A holistic approach to design and construction further reduced costs and minimized impacts on the environment. For example, the LPHO lamp technology requires 30 percent less power than the alternative, medium-pressure lamps, reducing energy use and lowering costs. Additionally, the design was carefully developed to maintain gravity flow to the city, avoiding the need for large pumps and associated power use.

Throughout the project, the team carefully limited the facility footprint and construction duration. The surrounding natural areas were also retained and enhanced through extensive wetlands mitigation and visual enhancements at Kensico Reservoir in the town of Mount Pleasant. From start to finish, measures were taken to protect air quality and reduce the facility’s carbon footprint, including using low-sulfur fuels in construction equipment.

Designing for the future
The Catskill-Delaware project team faced numerous challenges, which included selecting the UV system supplier and demonstrating the necessary Crypto log inactivation while the design was ongoing. Meanwhile, to meet the aggressive schedule set forth in the city’s filtration avoidance determination with the EPA, staged construction was used, including a site preparation contract that advanced more than 600,000 cubic yards of mass excavation while the facility’s design was being completed. The UV facility construction was completed on schedule and on budget—meeting the multiple interim milestones established by regulators.

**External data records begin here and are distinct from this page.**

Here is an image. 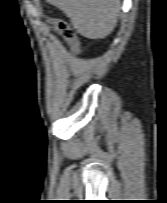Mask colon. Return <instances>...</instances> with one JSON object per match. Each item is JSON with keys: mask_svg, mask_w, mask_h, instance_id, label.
Masks as SVG:
<instances>
[{"mask_svg": "<svg viewBox=\"0 0 167 203\" xmlns=\"http://www.w3.org/2000/svg\"><path fill=\"white\" fill-rule=\"evenodd\" d=\"M52 20L59 34L67 41L75 55L80 57L82 55L80 42L71 26L65 20L60 18H54Z\"/></svg>", "mask_w": 167, "mask_h": 203, "instance_id": "obj_1", "label": "colon"}]
</instances>
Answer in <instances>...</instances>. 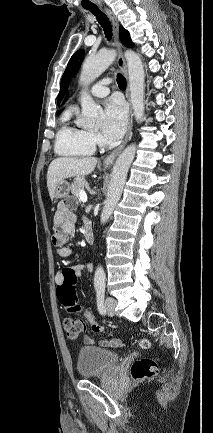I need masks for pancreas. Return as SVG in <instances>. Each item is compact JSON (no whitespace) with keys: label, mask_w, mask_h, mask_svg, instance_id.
I'll return each mask as SVG.
<instances>
[{"label":"pancreas","mask_w":213,"mask_h":433,"mask_svg":"<svg viewBox=\"0 0 213 433\" xmlns=\"http://www.w3.org/2000/svg\"><path fill=\"white\" fill-rule=\"evenodd\" d=\"M86 181L83 177H76L71 185V192L75 196H79L81 190H84Z\"/></svg>","instance_id":"cf45deb5"}]
</instances>
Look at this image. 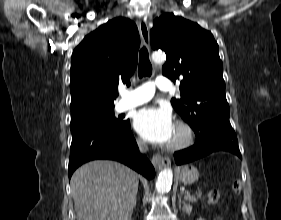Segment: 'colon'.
Here are the masks:
<instances>
[{"mask_svg": "<svg viewBox=\"0 0 281 220\" xmlns=\"http://www.w3.org/2000/svg\"><path fill=\"white\" fill-rule=\"evenodd\" d=\"M233 192L235 194H240L241 192V185L238 181L233 183ZM220 193L218 189H211L208 191L204 196V202L207 204H215L219 201Z\"/></svg>", "mask_w": 281, "mask_h": 220, "instance_id": "obj_1", "label": "colon"}]
</instances>
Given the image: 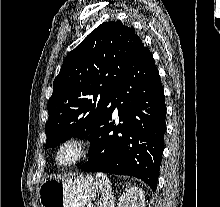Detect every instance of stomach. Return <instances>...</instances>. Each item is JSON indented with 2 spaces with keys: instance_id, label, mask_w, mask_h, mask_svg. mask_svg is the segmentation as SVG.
<instances>
[{
  "instance_id": "0dacf381",
  "label": "stomach",
  "mask_w": 220,
  "mask_h": 207,
  "mask_svg": "<svg viewBox=\"0 0 220 207\" xmlns=\"http://www.w3.org/2000/svg\"><path fill=\"white\" fill-rule=\"evenodd\" d=\"M100 191L98 180L89 174H70L47 179L39 187L41 207H85Z\"/></svg>"
}]
</instances>
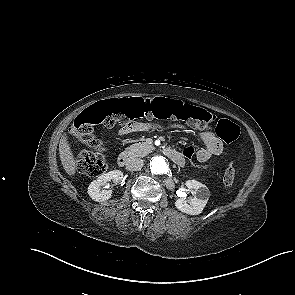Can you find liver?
Returning <instances> with one entry per match:
<instances>
[{
	"label": "liver",
	"mask_w": 295,
	"mask_h": 295,
	"mask_svg": "<svg viewBox=\"0 0 295 295\" xmlns=\"http://www.w3.org/2000/svg\"><path fill=\"white\" fill-rule=\"evenodd\" d=\"M60 160L66 173L73 176L76 172L77 165L71 147L67 141V136H63L59 143Z\"/></svg>",
	"instance_id": "6515ba94"
}]
</instances>
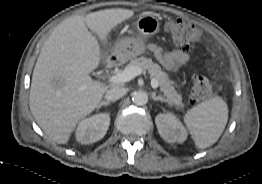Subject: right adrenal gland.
<instances>
[{"label": "right adrenal gland", "mask_w": 262, "mask_h": 184, "mask_svg": "<svg viewBox=\"0 0 262 184\" xmlns=\"http://www.w3.org/2000/svg\"><path fill=\"white\" fill-rule=\"evenodd\" d=\"M109 105H110V101H101L97 109L101 108L102 106H109Z\"/></svg>", "instance_id": "1"}]
</instances>
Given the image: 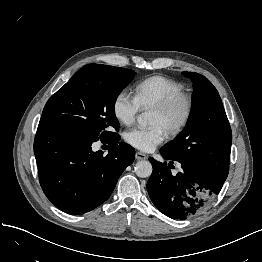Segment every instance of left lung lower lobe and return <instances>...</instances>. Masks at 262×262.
<instances>
[{
    "instance_id": "1",
    "label": "left lung lower lobe",
    "mask_w": 262,
    "mask_h": 262,
    "mask_svg": "<svg viewBox=\"0 0 262 262\" xmlns=\"http://www.w3.org/2000/svg\"><path fill=\"white\" fill-rule=\"evenodd\" d=\"M167 160H175L160 150ZM153 172L147 182V191L153 204L172 219L184 220L203 210L219 193L228 176L229 166L216 175H206L194 166L181 161L176 175L167 163L149 158ZM177 161V160H176Z\"/></svg>"
}]
</instances>
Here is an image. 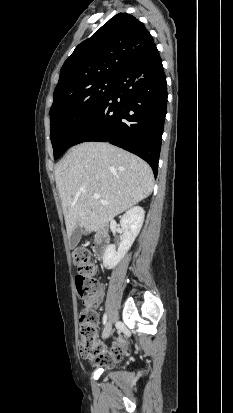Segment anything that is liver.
Segmentation results:
<instances>
[{
  "mask_svg": "<svg viewBox=\"0 0 233 413\" xmlns=\"http://www.w3.org/2000/svg\"><path fill=\"white\" fill-rule=\"evenodd\" d=\"M55 181L68 238L77 228L97 231L114 216L148 197L154 186L150 166L105 142L72 147L57 165ZM99 194L102 203L93 198Z\"/></svg>",
  "mask_w": 233,
  "mask_h": 413,
  "instance_id": "6515ba94",
  "label": "liver"
}]
</instances>
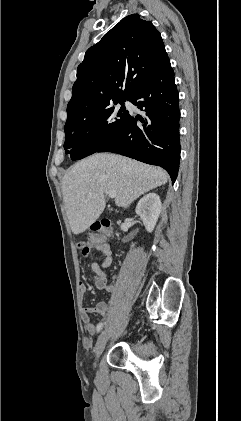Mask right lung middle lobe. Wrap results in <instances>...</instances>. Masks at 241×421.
<instances>
[{
  "instance_id": "right-lung-middle-lobe-1",
  "label": "right lung middle lobe",
  "mask_w": 241,
  "mask_h": 421,
  "mask_svg": "<svg viewBox=\"0 0 241 421\" xmlns=\"http://www.w3.org/2000/svg\"><path fill=\"white\" fill-rule=\"evenodd\" d=\"M124 101L114 103H120V109L111 105L64 128V149L72 160L97 152L119 134L130 116Z\"/></svg>"
}]
</instances>
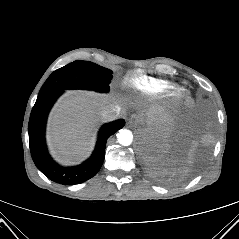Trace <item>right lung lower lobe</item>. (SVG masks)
Wrapping results in <instances>:
<instances>
[{"instance_id": "obj_1", "label": "right lung lower lobe", "mask_w": 239, "mask_h": 239, "mask_svg": "<svg viewBox=\"0 0 239 239\" xmlns=\"http://www.w3.org/2000/svg\"><path fill=\"white\" fill-rule=\"evenodd\" d=\"M63 91H54L38 96L31 111L28 133L30 151L37 168L50 180L63 185H74L87 181L97 174L105 157L107 139L124 127V120L105 124L99 134L92 156L75 167H62L48 154L45 144V125L48 112Z\"/></svg>"}]
</instances>
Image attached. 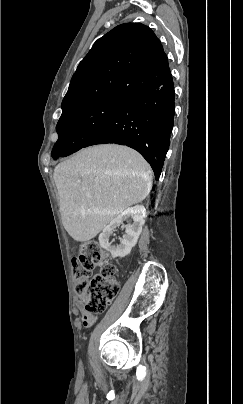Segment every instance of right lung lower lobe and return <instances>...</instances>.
Here are the masks:
<instances>
[{
    "mask_svg": "<svg viewBox=\"0 0 243 404\" xmlns=\"http://www.w3.org/2000/svg\"><path fill=\"white\" fill-rule=\"evenodd\" d=\"M174 99L170 75L161 85L128 98L85 147L103 143L129 146L147 160L158 180L174 124Z\"/></svg>",
    "mask_w": 243,
    "mask_h": 404,
    "instance_id": "right-lung-lower-lobe-1",
    "label": "right lung lower lobe"
}]
</instances>
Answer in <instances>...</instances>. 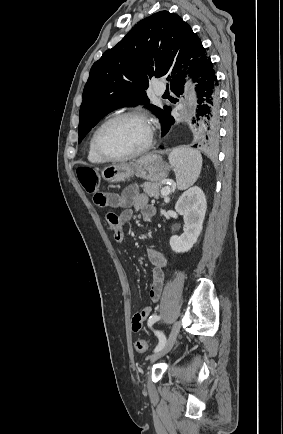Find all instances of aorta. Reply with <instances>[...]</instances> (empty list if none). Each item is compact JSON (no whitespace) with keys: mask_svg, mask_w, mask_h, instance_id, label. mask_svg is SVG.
I'll use <instances>...</instances> for the list:
<instances>
[{"mask_svg":"<svg viewBox=\"0 0 283 434\" xmlns=\"http://www.w3.org/2000/svg\"><path fill=\"white\" fill-rule=\"evenodd\" d=\"M188 84H189V87H190L189 95H188V102H189V106L191 107L192 104H193L194 101H195V90H194V88L192 87V82H191V80H188Z\"/></svg>","mask_w":283,"mask_h":434,"instance_id":"aorta-1","label":"aorta"}]
</instances>
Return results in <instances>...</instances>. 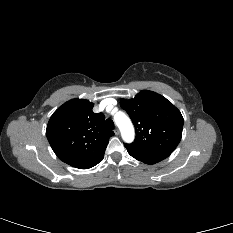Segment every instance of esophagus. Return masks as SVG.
<instances>
[{"mask_svg":"<svg viewBox=\"0 0 233 233\" xmlns=\"http://www.w3.org/2000/svg\"><path fill=\"white\" fill-rule=\"evenodd\" d=\"M114 133H115V135H119V134H120L119 129H118V128H115V129H114Z\"/></svg>","mask_w":233,"mask_h":233,"instance_id":"1","label":"esophagus"}]
</instances>
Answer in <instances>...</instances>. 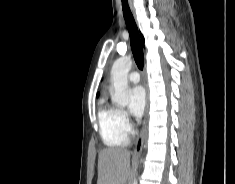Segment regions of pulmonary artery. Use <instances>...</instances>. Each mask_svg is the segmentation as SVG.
<instances>
[{
    "instance_id": "1",
    "label": "pulmonary artery",
    "mask_w": 235,
    "mask_h": 184,
    "mask_svg": "<svg viewBox=\"0 0 235 184\" xmlns=\"http://www.w3.org/2000/svg\"><path fill=\"white\" fill-rule=\"evenodd\" d=\"M140 79H141L140 74H139L138 72H136V71L131 72V73H129V75H128V80H129V82H131L132 84H137V83H139V82H140Z\"/></svg>"
}]
</instances>
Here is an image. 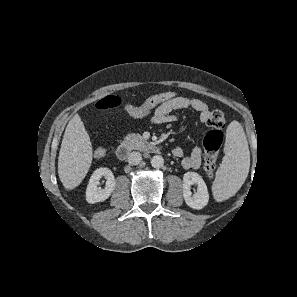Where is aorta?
Listing matches in <instances>:
<instances>
[{
	"mask_svg": "<svg viewBox=\"0 0 297 297\" xmlns=\"http://www.w3.org/2000/svg\"><path fill=\"white\" fill-rule=\"evenodd\" d=\"M151 165L154 168H161L164 165L163 157L160 155H155L151 158Z\"/></svg>",
	"mask_w": 297,
	"mask_h": 297,
	"instance_id": "1",
	"label": "aorta"
}]
</instances>
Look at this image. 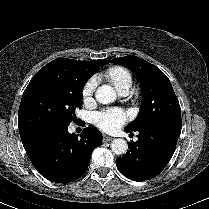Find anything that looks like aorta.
Here are the masks:
<instances>
[{
	"label": "aorta",
	"instance_id": "aorta-1",
	"mask_svg": "<svg viewBox=\"0 0 209 209\" xmlns=\"http://www.w3.org/2000/svg\"><path fill=\"white\" fill-rule=\"evenodd\" d=\"M95 97L98 102L108 104L116 99V92L113 87L102 85L96 90ZM111 149L116 155H122L126 153L128 145L124 139L118 138L112 141Z\"/></svg>",
	"mask_w": 209,
	"mask_h": 209
}]
</instances>
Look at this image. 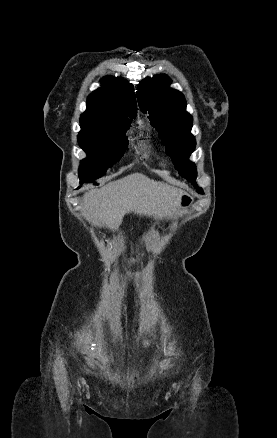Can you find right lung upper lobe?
<instances>
[{"label": "right lung upper lobe", "mask_w": 277, "mask_h": 438, "mask_svg": "<svg viewBox=\"0 0 277 438\" xmlns=\"http://www.w3.org/2000/svg\"><path fill=\"white\" fill-rule=\"evenodd\" d=\"M102 87L87 98V110L81 115V125L108 126L134 118L137 104L134 89L129 82L107 76Z\"/></svg>", "instance_id": "right-lung-upper-lobe-1"}]
</instances>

Quality control was ensured using a 3D model of the designed facility, identifying potential conflicts during the early stages of construction that enabled timely action to resolve issues and complete the project on schedule. In addition, 4D modeling used by the general contractor integrated a schedule component to more efficiently sequence work activities across the site. The facility’s innovative design also allows for a future, 2-billion-gallon-per-day filtration plant to be built on the same site if necessary, while maintaining gravity flow and avoiding energy-intensive, costly pumping. It provides a separate UV treatment system for the host community, and a connection for future UV treated water by neighboring communities.

“Implementing UV at Catskill-Delaware advances the application of this technology across the industry, and sets an example in sustainable infrastructure. The facility maintains the city’s legacy for providing safe, clean water to its consumers in an energy-efficient and environmentally responsible way,” says Kroll.